Deux situations sont visées :
| La situation | Ce qu'elle recouvre |
|---|---|
| Le retard de paiement | La charge est due, elle sera payée mais après l'échéance |
| Le non-paiement | La charge n'a pas été acquittée du tout |
Le retard suffit. Il n'est pas nécessaire d'avoir omis le paiement pour être exposé : le simple dépassement de l'échéance ouvre le risque. C'est une différence importante avec la perception courante, qui n'associe le risque qu'à l'oubli ou à l'omission volontaire.
2. Les deux contrôles, et leurs rythmes
Le risque ne se matérialise pas au moment du manquement, mais au moment du contrôle. Or il en existe deux, à des rythmes différents.
| Le contrôle | Périodicité |
|---|---|
| Redressement fiscal | Tous les trois ans |
| Redressement social | Tous les quatre ans |
La conséquence la plus coûteuse : le décalage dans le temps.
Un manquement commis aujourd'hui ne se révèle pas aujourd'hui. Il peut rester invisible pendant trois ou quatre ans, et pendant tout ce temps, la pénalité court.
Une erreur ne coûte donc pas ce qu'elle valait le jour où elle a été commise. Elle coûte ce qu'elle est devenue le jour où elle est découverte.
Un second effet du décalage : l'entreprise qui n'a pas été contrôlée depuis longtemps n'est pas pour autant en règle. L'absence de contrôle n'est pas une validation, c'est un délai qui s'écoule.
3. La sanction : rappel et pénalité de retard
En cas de redressement, l'employeur est tenu de rappeler les montants dus, avec une pénalité de 2 % par mois de retard.
La sanction comporte donc deux composantes :
| La composante | Ce qu'elle représente | |
|---|---|---|
| 1 | Le rappel des montants dus | La charge elle-même, qui reste due |
| 2 | La pénalité de 2 % par mois de retard | Le coût du temps écoulé |
Ce que 2 % par mois représente
C'est le point que les employeurs sous-estiment le plus souvent, parce que le taux est énoncé au mois.
| Durée du retard | Pénalité cumulée |
|---|---|
| 6 mois | 12 % |
| 1 an | 24 % |
| 2 ans | 48 % |
| 3 ans | 72 % |
| 4 ans | 96 % |
La lecture à faire. Au rythme de 2 % par mois, une charge non payée double presque au bout de quatre ans, soit exactement la périodicité du contrôle social.
Autrement dit : un manquement social découvert au terme du cycle de contrôle peut coûter près de deux fois la somme initialement due.
4. Ce que ce dispositif implique en pratique
Trois conséquences découlent directement de ce qui précède.

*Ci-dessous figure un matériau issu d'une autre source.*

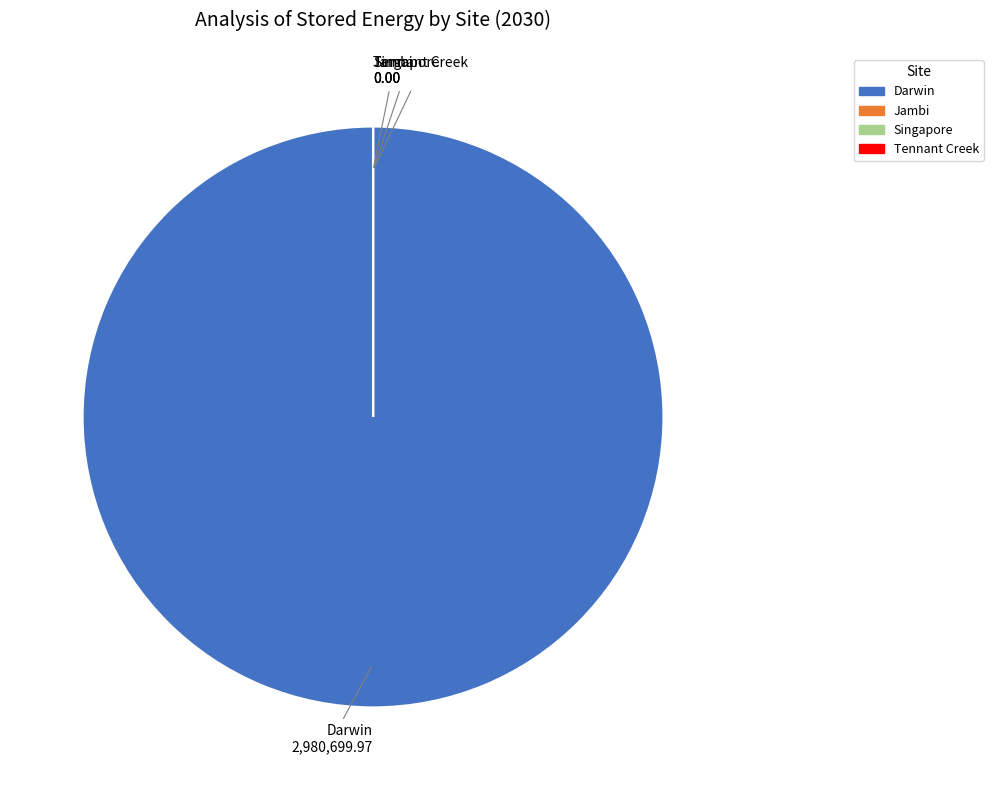

Which category has the biggest portion of the pie?

Darwin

Le retard n'est jamais une facilité de trésorerie. Différer le paiement d'une charge revient à emprunter à 2 % par mois, un coût sans commune mesure avec un financement bancaire. Ce qui apparaît comme un répit immédiat est en réalité le crédit le plus cher accessible à l'entreprise.
Les sommes retenues n'appartiennent pas à l'entreprise. Les charges salariales sont prélevées sur le salaire du travailleur : l'employeur ne fait que les collecter pour les reverser. Les conserver n'est pas un report de dépense, c'est la rétention d'une somme qui n'est pas la sienne.
La régularisation spontanée coûte toujours moins cher que le redressement. Puisque la pénalité court au mois, chaque mois d'attente supplémentaire aggrave mécaniquement le montant. Un manquement identifié en interne et corrigé immédiatement arrête le compteur ; un manquement laissé en l'état le laisse tourner jusqu'au contrôle.
L'essentiel en 5 points
- Le retard de paiement comme le non-paiement d'une charge fiscale ou sociale exposent l'employeur.
- Le redressement fiscal intervient tous les trois ans, le redressement social tous les quatre ans.
- En cas de redressement, l'employeur doit rappeler les montants dus, assortis d'une pénalité de 2 % par mois de retard.
- Le décalage entre le manquement et sa découverte est ce qui coûte le plus cher : une erreur coûte ce qu'elle est devenue, pas ce qu'elle valait.
- À 2 % par mois, une charge non payée double presque en quatre ans.